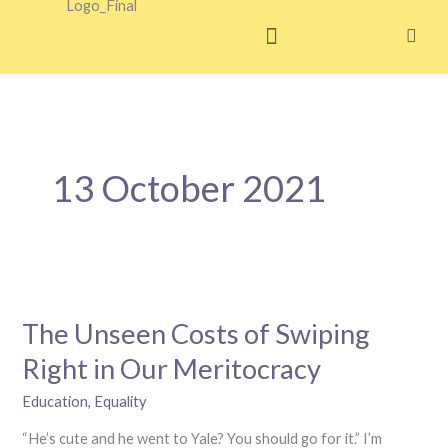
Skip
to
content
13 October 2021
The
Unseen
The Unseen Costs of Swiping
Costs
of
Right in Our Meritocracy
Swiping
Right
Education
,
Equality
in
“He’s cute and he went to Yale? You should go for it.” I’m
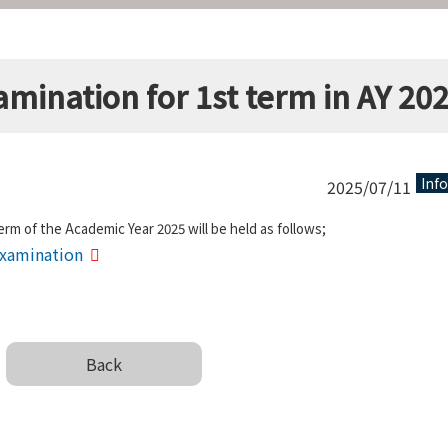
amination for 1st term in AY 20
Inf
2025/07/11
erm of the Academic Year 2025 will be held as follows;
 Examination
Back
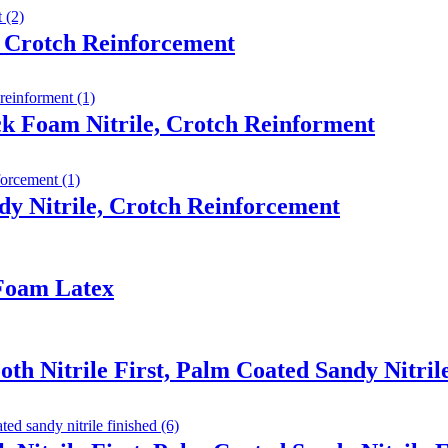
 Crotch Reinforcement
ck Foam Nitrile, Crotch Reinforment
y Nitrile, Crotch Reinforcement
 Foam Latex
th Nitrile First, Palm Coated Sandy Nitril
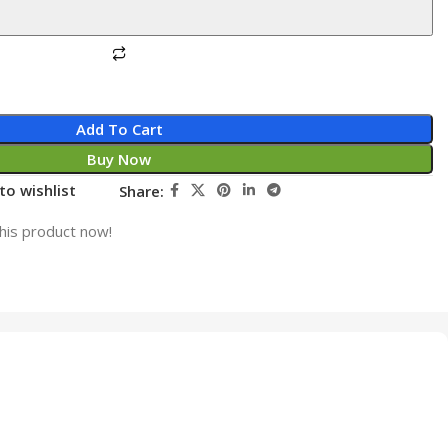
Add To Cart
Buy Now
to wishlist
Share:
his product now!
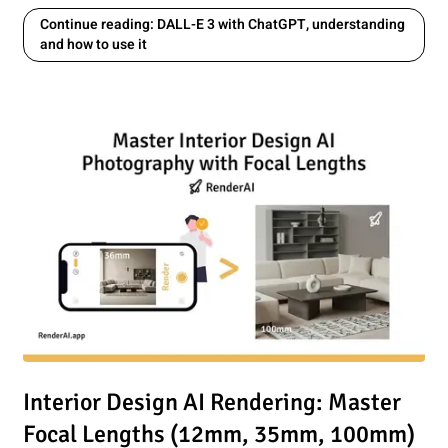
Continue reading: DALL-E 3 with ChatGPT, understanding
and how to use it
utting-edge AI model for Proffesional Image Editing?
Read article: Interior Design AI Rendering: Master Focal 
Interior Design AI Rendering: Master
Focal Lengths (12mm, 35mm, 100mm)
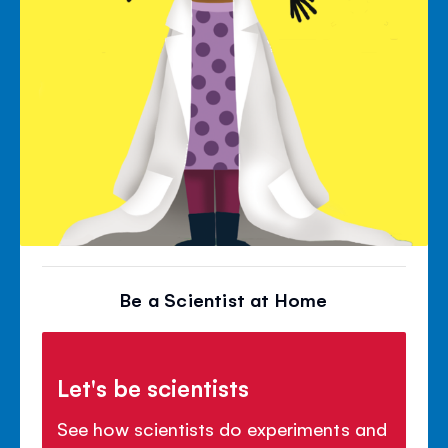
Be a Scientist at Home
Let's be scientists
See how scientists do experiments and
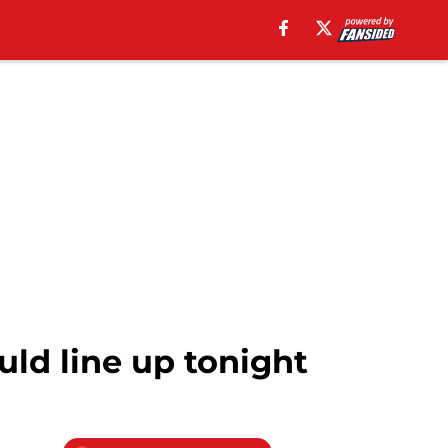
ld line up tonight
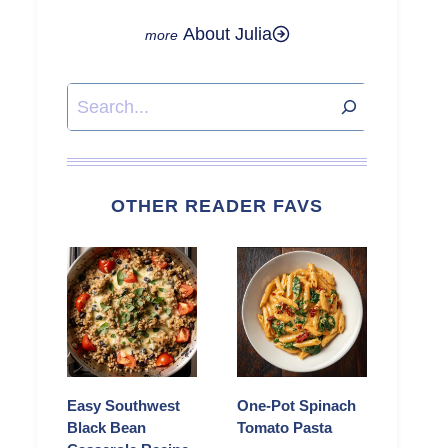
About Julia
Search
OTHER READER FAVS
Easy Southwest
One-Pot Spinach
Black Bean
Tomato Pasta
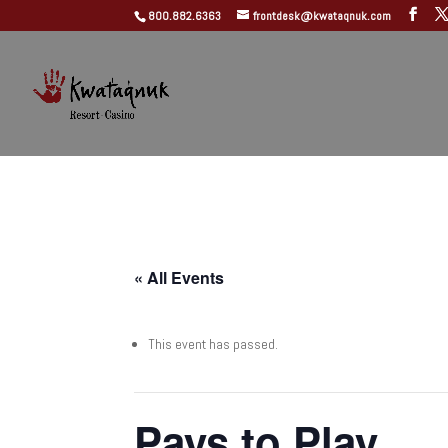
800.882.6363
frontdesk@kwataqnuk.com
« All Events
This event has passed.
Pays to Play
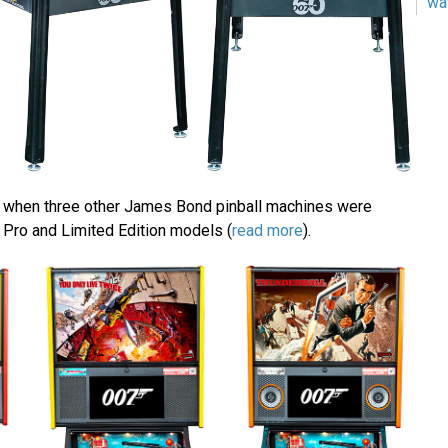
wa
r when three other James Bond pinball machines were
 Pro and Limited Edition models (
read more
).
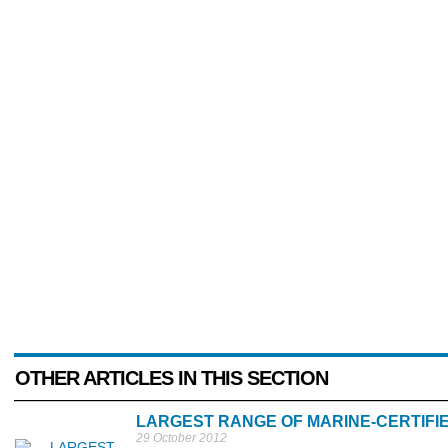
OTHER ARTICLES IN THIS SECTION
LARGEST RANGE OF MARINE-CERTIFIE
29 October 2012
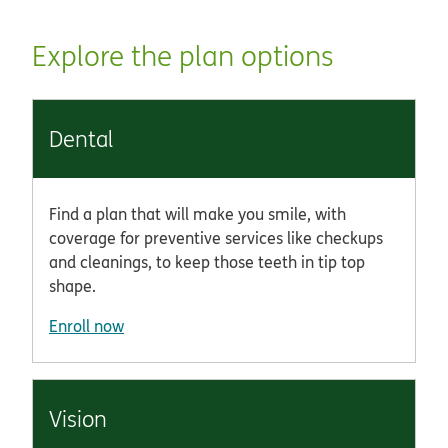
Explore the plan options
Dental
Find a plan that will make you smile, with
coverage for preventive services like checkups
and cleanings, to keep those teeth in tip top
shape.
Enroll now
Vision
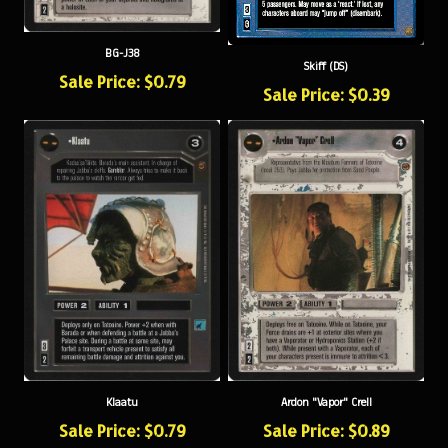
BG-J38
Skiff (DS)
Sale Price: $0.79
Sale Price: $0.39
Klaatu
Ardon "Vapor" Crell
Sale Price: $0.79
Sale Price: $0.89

--

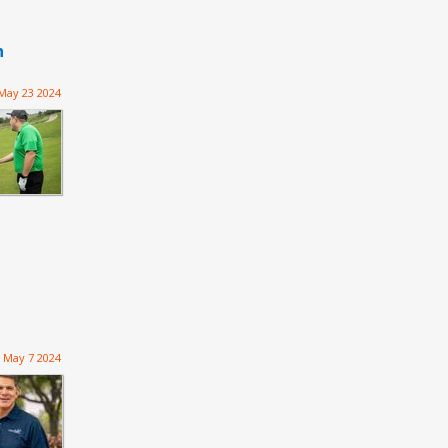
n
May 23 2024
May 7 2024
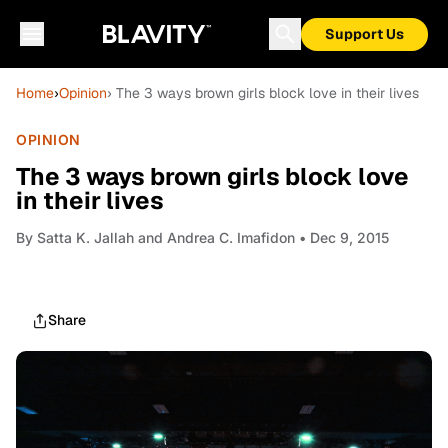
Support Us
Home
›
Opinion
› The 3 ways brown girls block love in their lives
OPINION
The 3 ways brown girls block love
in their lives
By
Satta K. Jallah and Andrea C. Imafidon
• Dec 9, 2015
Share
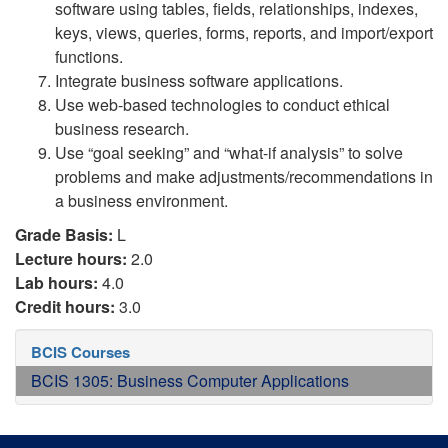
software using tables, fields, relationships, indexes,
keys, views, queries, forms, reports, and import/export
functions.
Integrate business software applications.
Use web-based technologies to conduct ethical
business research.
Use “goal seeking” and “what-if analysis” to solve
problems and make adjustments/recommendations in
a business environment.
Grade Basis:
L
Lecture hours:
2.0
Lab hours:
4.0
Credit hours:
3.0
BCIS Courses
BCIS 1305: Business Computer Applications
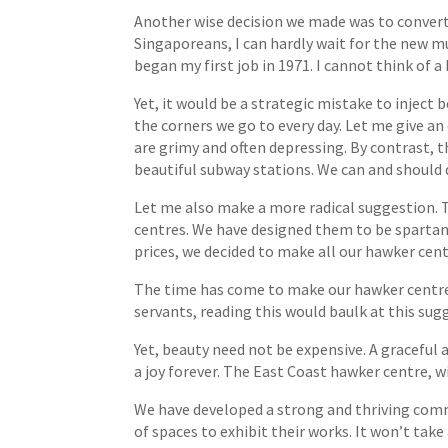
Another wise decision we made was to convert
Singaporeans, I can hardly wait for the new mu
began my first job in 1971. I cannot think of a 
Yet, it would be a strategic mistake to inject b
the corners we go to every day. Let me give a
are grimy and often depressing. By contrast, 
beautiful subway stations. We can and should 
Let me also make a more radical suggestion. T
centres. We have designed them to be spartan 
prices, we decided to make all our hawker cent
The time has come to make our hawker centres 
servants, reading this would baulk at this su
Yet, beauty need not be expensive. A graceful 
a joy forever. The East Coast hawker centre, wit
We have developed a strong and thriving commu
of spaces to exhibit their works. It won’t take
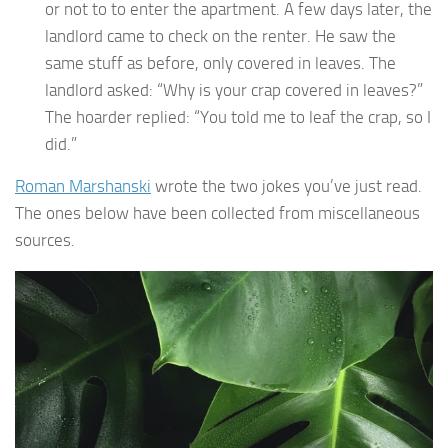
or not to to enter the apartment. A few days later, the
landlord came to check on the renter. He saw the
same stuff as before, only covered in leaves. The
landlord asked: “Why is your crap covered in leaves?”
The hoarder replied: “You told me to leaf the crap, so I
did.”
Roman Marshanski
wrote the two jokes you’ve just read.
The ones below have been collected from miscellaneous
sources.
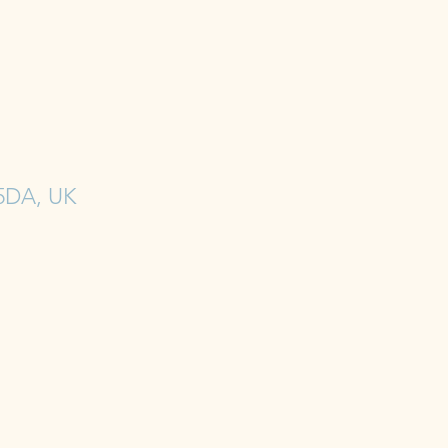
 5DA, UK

---

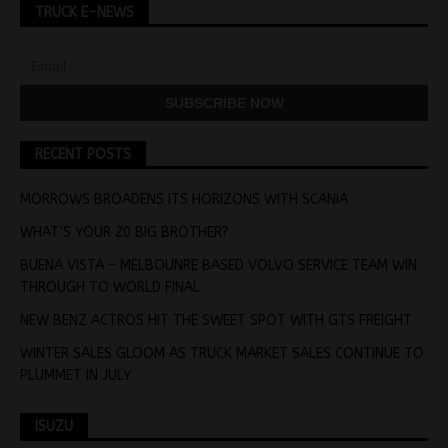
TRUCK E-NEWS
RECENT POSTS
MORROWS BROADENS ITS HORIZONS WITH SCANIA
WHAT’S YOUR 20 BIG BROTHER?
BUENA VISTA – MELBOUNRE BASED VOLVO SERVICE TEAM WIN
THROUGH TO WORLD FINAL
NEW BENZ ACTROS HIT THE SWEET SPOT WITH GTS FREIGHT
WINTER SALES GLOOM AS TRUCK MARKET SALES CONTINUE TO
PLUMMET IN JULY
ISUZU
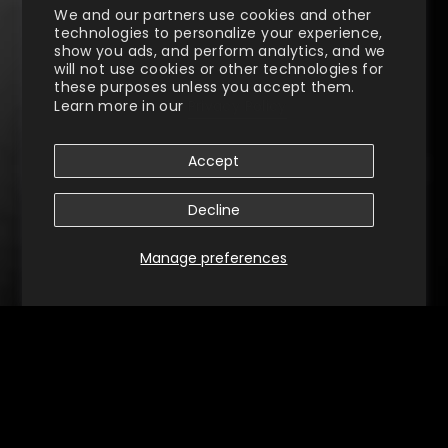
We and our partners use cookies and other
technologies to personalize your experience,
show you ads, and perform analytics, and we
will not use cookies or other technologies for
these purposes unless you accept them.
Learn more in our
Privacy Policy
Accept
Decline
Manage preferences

**The task:** Which lines in the records contain the word "software"? Locate each one and copy it in full.

**Task solution:**
software using tables, fields, relationships, indexes,
Integrate business software applications.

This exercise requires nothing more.